Histograms of Variables

All Species

All Mammals

All Birds

All Reptiles

All Amphibians

Outliers

All Species

All Mammals

All Birds

All Reptiles

All Amphibians

The largest and smallest values for these variables are reasonable in this context, so there's no need to remove any outliers.

Probability Mass Function (PMF)

I will be using the PMF to get probabilities of the possible values for all mammals threatened or endangered during the early years (1976 – 1980) and compare this to other years.

This PMF compares all mammals threatened or endangered during the early years (1976 – 1980) to other years as both a bar graph and a step function.

There is a much higher probability of seeing values below 40 during the early years (1976 - 1980) versus all other years.

Cumulative Distribution Function (CDF)

Over the years, less than 10% of the assessments were below 10 reptiles endangered or threatened, the most common number was 26, and the highest values, in the mid 30s, are higher than or equal to about 80% of the assessments.

This graph can tell us how a specific reading for reptiles falls within the range of readings for all reptiles.

Analytical Distribution

Normal Distribution

The curves in the all birds data deviate from the normal curve of the expected model.
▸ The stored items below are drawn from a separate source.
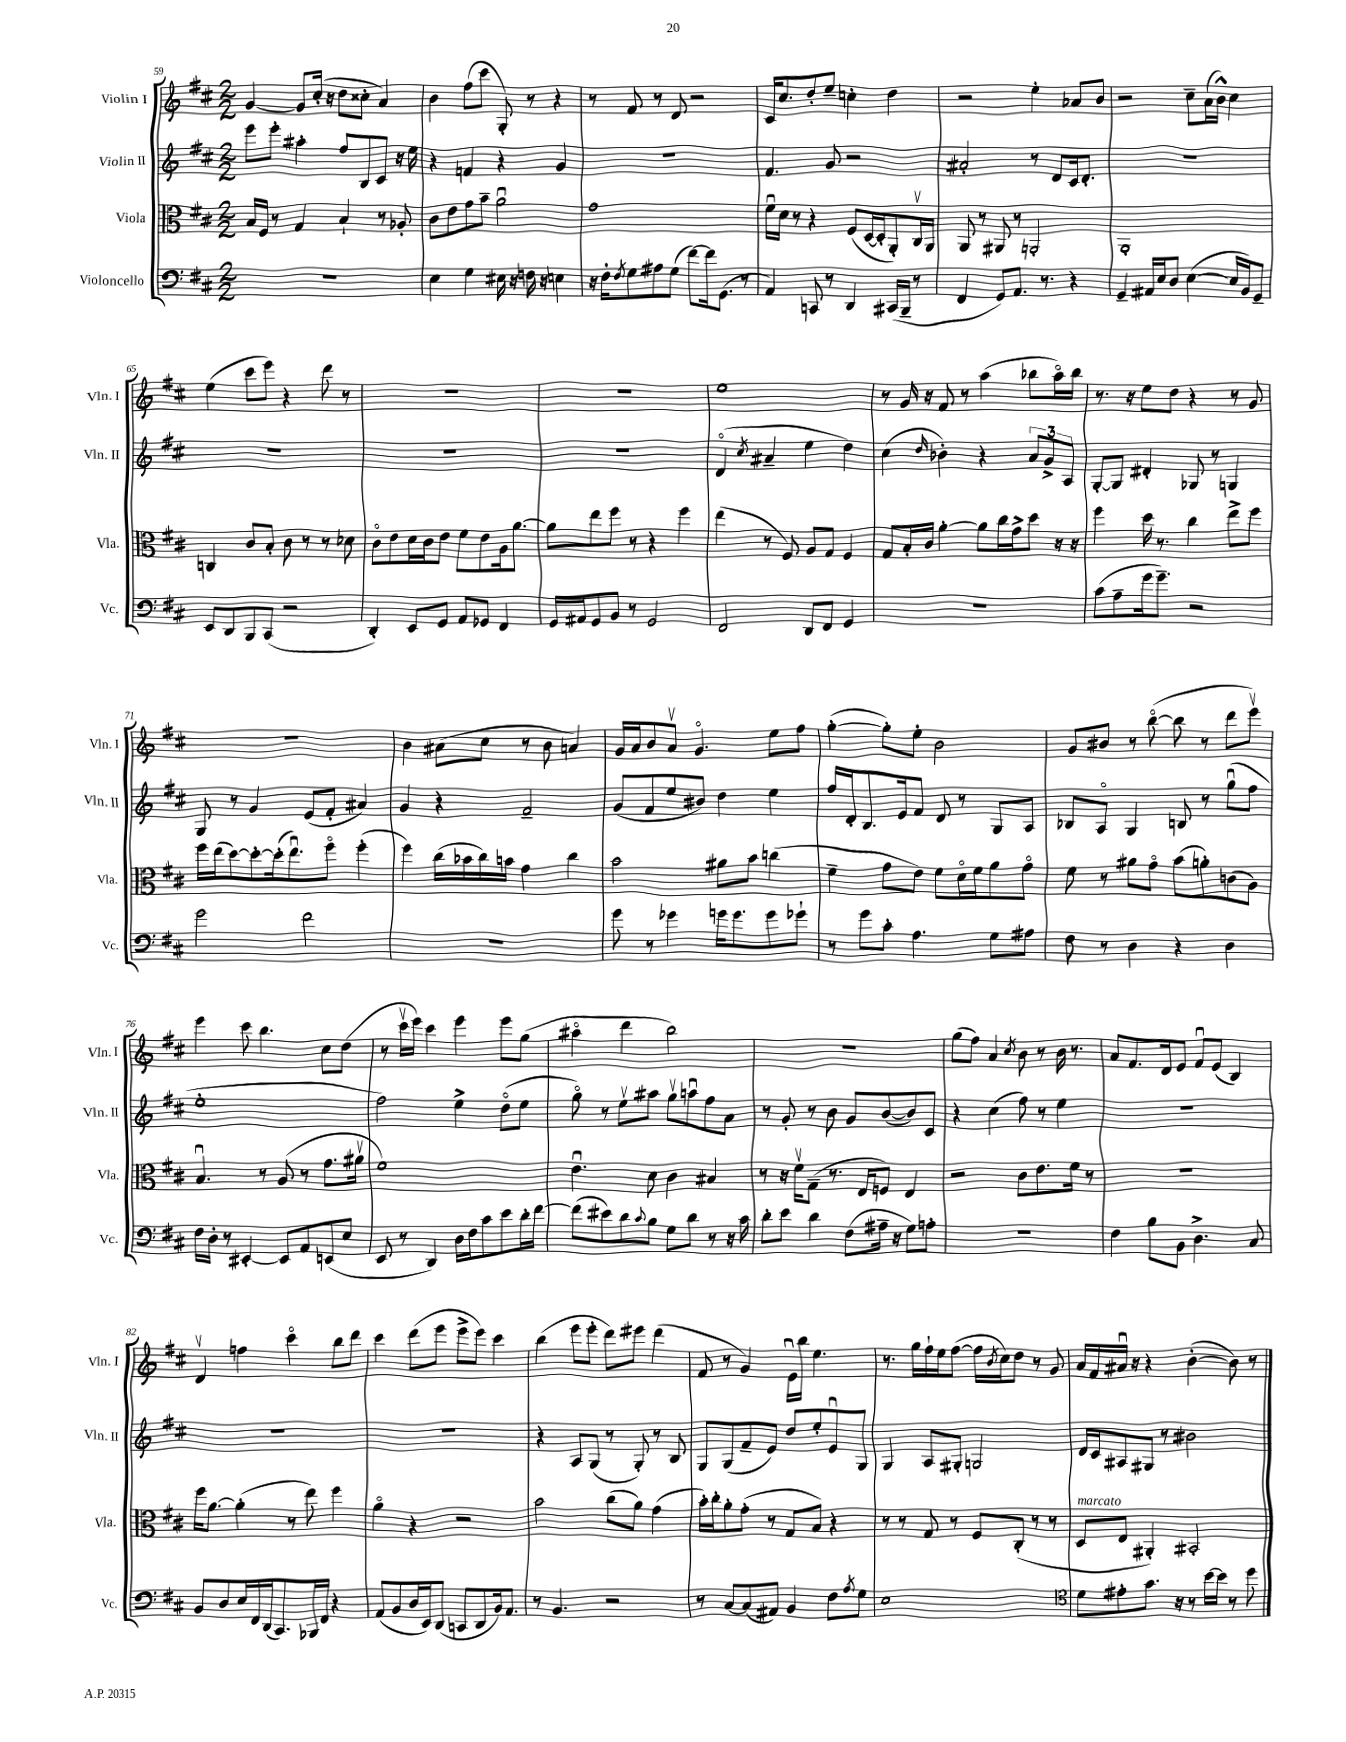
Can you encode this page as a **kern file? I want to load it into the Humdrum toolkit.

**kern	**kern	**kern	**kern
*staff4	*staff3	*staff2	*staff1
*clefF4	*clefC3	*clefG2	*clefG2
*k[f#c#]	*k[f#c#]	*k[f#c#]	*k[f#c#]
*M2/2	*M2/2	*M2/2	*M2/2
1r	16B/LL	8eee\L	[4g/
.	16F#/JJ	.	.
.	8r	8eee'\J	.
.	4G/	4aa#'\	8g/]L
.	.	.	(16cc#'/Jk
.	.	.	16r
.	4B`/	8ff#/L	8dd\L
.	.	8B/	8cc##'\J
.	8r	8c#/J	4a/)
.	8A-'/	16r	.
.	.	16ee\	.
=	=	=	=
4E\	8c#\L	4r	4b\
.	8e\	.	.
4G\	8g\	4f/	(8ff#\L
.	8b~\J	.	8ccc#\J
16E#\	2au\	4r	8G'/)
16r	.	.	.
16F\	.	.	8r
16r	.	.	.
4E\	.	4g/	4r
=	=	=	=
16r	1g	1r	8r
16F#'\LK	.	.	.
8qF#/	.	.	.
8G\	.	.	8f#/
8A#\	.	.	8r
(8G\J	.	.	8d/
[8f#\L)	.	.	2r
16f#\]k	.	.	.
(8.GG\J	.	.	.
8r	.	.	.
=	=	=	=
4AA/)	16f#u\LL	4.f#/	16c#/LK
.	16d\JJ	.	8.cc#/
.	8r	.	.
8CC/	4r	.	8dd'/
8r	.	8g/	8ee~/J
4DD/	(8F#/L	2r	4cc'\
.	[16D/L	.	.
.	16D'/]J	.	.
(16CC#/LL	8AA'/)	.	4dd\
16BBB~/JJ	.	.	.
8r	16C#v/L	.	.
.	16AA/JJ	.	.
=	=	=	=
4FF#/	8AA/	2a#'/	2r
.	8r	.	.
8GG/L)	8AA#/	.	.
8.AA/J	8r	.	.
.	2AA'/	8r	4ee'\
8.r	.	.	.
.	.	8d/L	.
4r	.	16c#/k	8a-/L
.	.	8.d'/J	.
.	.	.	8b/J
=	=	=	=
4GG~/	1AA'	1r	2r
16AA#/LL	.	.	.
16E/J	.	.	.
8D/J	.	.	.
([4E\	.	.	8cc#~\L
.	.	.	(16a\L
.	.	.	16b^^\JJ)
16E/]LL	.	.	4cc#\
16BB/J)	.	.	.
8GG~/J	.	.	.
=	=	=	=
8EE/L	4C/	1r	(4ee\
8DD/	.	.	.
8BBB/	8c#/L	.	8ccc#\L
(8CC#/J	8B'/J	.	8eee\J)
2r	8c#\	.	4r
.	8r	.	.
.	8r	.	8ddd\
.	8d-\	.	8r
=	=	=	=
4DD'/)	8c#o\L	1r	1r
.	8e\	.	.
8EE/L	16d\L	.	.
.	16c#\J	.	.
8GG/J	8e\J	.	.
8AA/L	8f#\L	.	.
8GG-/J	8e\	.	.
4FF#/	16A\k	.	.
.	[8.a\J	.	.
=	=	=	=
16GG/LL	8a\]L	1r	1r
16AA#/J	.	.	.
8GG/	8ee\	.	.
8BB/J	8ff#\J	.	.
8r	8r	.	.
2GG/	4r	.	.
.	4ff#\	.	.
=	=	=	=
2FF#/	(4ee\	(4do/	1ee
.	.	8qcc#/	.
.	8r	4a#~/	.
.	8F#/)	.	.
8DD/L	8A/L	4ee\	.
8FF#/J	8G/J	.	.
4GG/	4F#/	4dd\)	.
=	=	=	=
1r	8G/L	(4cc#\	8r
.	16B'/L	.	16g/
.	16c#/JJ	.	16r
.	.	16qqdd/	.
.	[4a'\	4b-'\)	8f#/
.	.	.	8r
.	8a\]L	4r	(4aa\
.	16cc#\L	.	.
.	16g^\J	.	.
.	8dd\J	12a/L	8bb-\L
.	.	12g^/	.
.	16r	.	16aao\L)
.	.	12A/J	.
.	16r	.	16bb-\JJ
=	=	=	=
(8c#\L	4ff#\	[8G'/L	8.r
8A~\	.	8G/]J	.
.	.	.	16r
16g\k	16dd\	4d#'/	8ee\L
8.g~\J)	8.r	.	.
.	.	.	8dd\J
2r	4cc#\	8G-/	4r
.	.	8r	.
.	8ee^\L	4G/	8r
.	8ff#\J	.	8g/
=	=	=	=
2g\	16ff#\LL	8G/	1r
.	(16ee\J	.	.
.	[8dd\)	8r	.
.	8dd'\_	4g/	.
.	(16dd'\]k	.	.
.	8.eeu\)	.	.
2f#\	.	(8e/L	.
.	8ff#o\J	8f#'/J	.
.	(4ff#'\	4a#/)	.
=	=	=	=
1r	4ff#\)	4g/	4b\
.	(16cc#\LL	4r	(8a#\L
.	16b-\	.	.
.	16cc#\)	.	8cc#\J
.	16b\JJ	.	.
.	4g\	2f#~/	8r
.	.	.	8b\
.	4cc#\	.	4a/)
=	=	=	=
8g\	2b\	(8g/L	16g/LL
.	.	.	16a/J
8r	.	8f#/	8b/
4g-\	.	8ee/	8av/J
.	.	8b#/J)	4.go/
16g\LK	8a#\L	4dd\	.
8.g\	.	.	.
.	8b\J	.	.
8g\	(4cc\	4ee\	8ee\L
8g-`\J	.	.	8ff#\J
=	=	=	=
8r	4f#~\	16ff#/LL	([4gg'\
.	.	16d'/J	.
8g\L	.	8.B/	.
8c#'\J	8g\L	.	8gg'\]L)
.	.	16e/k	.
4.A\	8e\J)	8f#/J	8ee'\J
.	8f#\L	8d/	2b\
.	16do\L	8r	.
.	16f#\J	.	.
8G\L	8a\	8G/L	.
8A#\J	8go\J	8A/J	.
=	=	=	=
8F#\	8f#\	8B-/L	8g/L
8r	8r	8Ao/J	8b#/J
4D\	8a#\L	4G/	8r
.	8go\J	.	([8bbo\
4r	(8b\L	8B/	8bb\]
.	8a'\)	8r	8r
4D\	(8c\	(8ggu\L	8ddd\L
.	8A\J)	8ff#\J	8eeev\J)
=	=	=	=
16F#\LL	4.Bu/	1ee'	4eee\
16D'\JJ	.	.	.
8r	.	.	.
[4EE#'/	.	.	8ccc#\
.	8r	.	4.bb\
8EE#/]L	(8A/	.	.
8AA/	8r	.	.
(8EE/	8.g\L	.	8cc#\L
8E/J	.	.	(8dd\J
.	16a#v\Jk	.	.
=	=	=	=
8EE/	1f#)	2ff#\)	8r
8r	.	.	16ccc#v\LL
.	.	.	16eee\JJ)
4DD/)	.	.	4ccc#\
16D\LL	.	4ee^\	4eee\
16F#\J	.	.	.
8c#\	.	.	.
8e\	.	(8ddo\L	8eee\L
16d'\L	.	8ee\J	(8gg\J
[16f#\JJ	.	.	.
=	=	=	=
(8f#\]L	4.eu\	8ggo\)	4aa#o\
8e#\)	.	8r	.
8d\	.	8eev\L	4ddd\
8qqc#/	.	.	.
8B\J	8d\	8aa#\J	.
8G\L	4c#\	8ggv\L	2bb\)
8d\J	.	8aau\	.
8r	4B#/	8ff#\	.
16r	.	8a\J	.
16c#\	.	.	.
=	=	=	=
8d'\L	8r	8r	1r
8e\J	16r	8g'/	.
.	16f#v\LK	.	.
4d\	(8G~\J	8r	.
.	8.r	8b\	.
(8F#\L	.	8g/L	.
.	16E/LK	.	.
16A#~\Jk	8F/J)	([8b/	.
16r	.	.	.
8G\L)	4E/	8b/])	.
8A'\J	.	8c#/J	.
=	=	=	=
1r	2r	4r	(8gg\L
.	.	.	8ff#\J)
.	.	(4cc#\	4a/
.	.	.	8qcc#/
.	8c#\L	8ff#\)	8b\
.	8.e\	8r	8r
.	.	4ee\	16b\
.	16f#\Jk	.	8.r
.	8r	.	.
=	=	=	=
4F#\	1r	1r	8a/L
.	.	.	8.f#/
8B\L	.	.	.
.	.	.	16d/k
8BB\J	.	.	8e/J
4.D^\	.	.	8f#u/L
.	.	.	(8e/J
.	.	.	4B/)
8C#/	.	.	.
=	=	=	=
8BB/L	16ff#\LK	1r	4dv/
.	[8.a\J	.	.
8D/	.	.	.
16E/L	(4a'\]	.	4ff\
16FF#/	.	.	.
(16DD/J	.	.	.
8.CC#/)	.	.	.
.	8r	.	4ccc#o\
16BBB-/L	8ee\)	.	.
16FF#/JJ	.	.	.
4r	4ff#\	.	8bb\L
.	.	.	8ddd\J
=	=	=	=
(8AA/L	4ao\	1r	4ccc#\
8BB/	.	.	.
16D/L	4r	.	(8ddd\L
16EE/J)	.	.	.
(8DD/J	.	.	8eee\J
8CC/L	2r	.	8eee^\L
8DD/	.	.	8eee\J)
16BB/k)	.	.	4ccc#\
8.AA/J	.	.	.
=	=	=	=
8r	2b\	4r	(4bb\
4.BB/	.	.	.
.	.	8A/L	8eee\L
.	.	(8G/J	8eee'\J
2r	(8cc#\L	8r	8ddd\L)
.	8a\J)	8G'/)	8eee#\J
.	(4g\	8r	(4ddd\
.	.	8B/	.
=	=	=	=
8r	16b'\LL)	8G/L	8f#/
.	16cc#'\J	.	.
[8C#/L	8a'\	(8G/	8r
(8C#/]	(8g'\J	8f#~/	4g/)
8AA#/J)	8r	8e/J)	.
4BB/	8G/L	8dd/L	16eu\LL
.	.	.	16bb\JJ
.	8B/J)	8ee'/	4.ee\
8F#\L	4r	8eu/	.
8qA/	.	.	.
8G\J	.	8G/J	.
=	=	=	=
1E	8r	4G/	8.r
.	8r	.	.
.	.	.	16gg\LL
.	8G/	8A/L	16ff#`\
.	.	.	16ee\J
.	8r	8G#'/J	([8ff#\J
.	8F#/L	2G/	16ff#\]LL
.	.	.	8qb/
.	.	.	16cc#\J)
.	(8C#'/J	.	8dd\J
.	8r	.	8r
.	8r	.	8g/
=	=	=	=
*clefC4	*	*	*
8d\L	8D/L	16d/LL	16a/LL
.	.	16c#/J	16f#/
8e#'\	8E/J	8A#/	16a#u/JJ
.	.	.	16r
8.g\J	4AA#'/)	8G#/J	4r
.	.	8r	.
16r	.	.	.
8r	2BB#'/	2b#\	([4b'\
[16b\LL	.	.	.
16b\]JJ	.	.	.
8r	.	.	8b\])
8dd\	.	.	8r
==	==	==	==
*-	*-	*-	*-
The majority of the lower numbers are between the 10th and 30th percentile rank while the most common higher value of 90 is in the 70th and 90th percentile rank.

Normal Probability Plot

The Normal Probability Plot confirms a lack of normality, with the tails deviating substantially from the model, and overall not a very straight line.

Scatterplots

All Species Endangered or Threatened over the years

Amphibians vs. Reptiles Endangered or Threatened

The scatter plots suggest strong positive correlation between the status of amphibians and reptiles, and also between dates and all species.

Covariance

The results indicate a positive relationship in both cases, but the units are not standardized, so correlation would be a better option.

Pearson's Correlation

It appears that there is a strong positive correlation between dates and all species' status, and the status of amphibians and reptiles, but since Pearson's correlation might underestimate the strength of non-linear relationships, I'll try Spearman's correlation as well.

Spearman's Correlation

Spearman's correlation calculations confirm the strong positive relationship in both cases. As an alternative, I'll also try converting the variables to make them closer to linear.

Adjusting for Non-Linear Relationships

Even when converting both or one of the variables, there is still a strong correlation in all scenarios.

Hypothesis Testing

Testing Correlation between Birds and Mammals

My null hypothesis is that there is no correlation between the endangered or threatened status of birds and mammals.

After 1000 iterations per HypothesisTest, the pvalue is 0, which tells us that there wasn't a correlation more significant than the null hypothesis. The pvalue proves that there is very little probability that we'd find a strong correlation within any given sample, so we can only conclude that the correlation between the endangered status of birds and mammals is probably not 0.

In comparing the actual correlation to the highest value from the iterations, we can get an idea of how unexpected the observed value is under the null hypothesis.

Regression Analysis

Overall, with high R^2 values, the regression results support strong correlation and predictive power, with the status of all species significantly accounting for variation in the status of all mammals. However, there is the problem of multicollinearity, because these variables are highly correlated, which takes away from the statistical significance of the all species variable.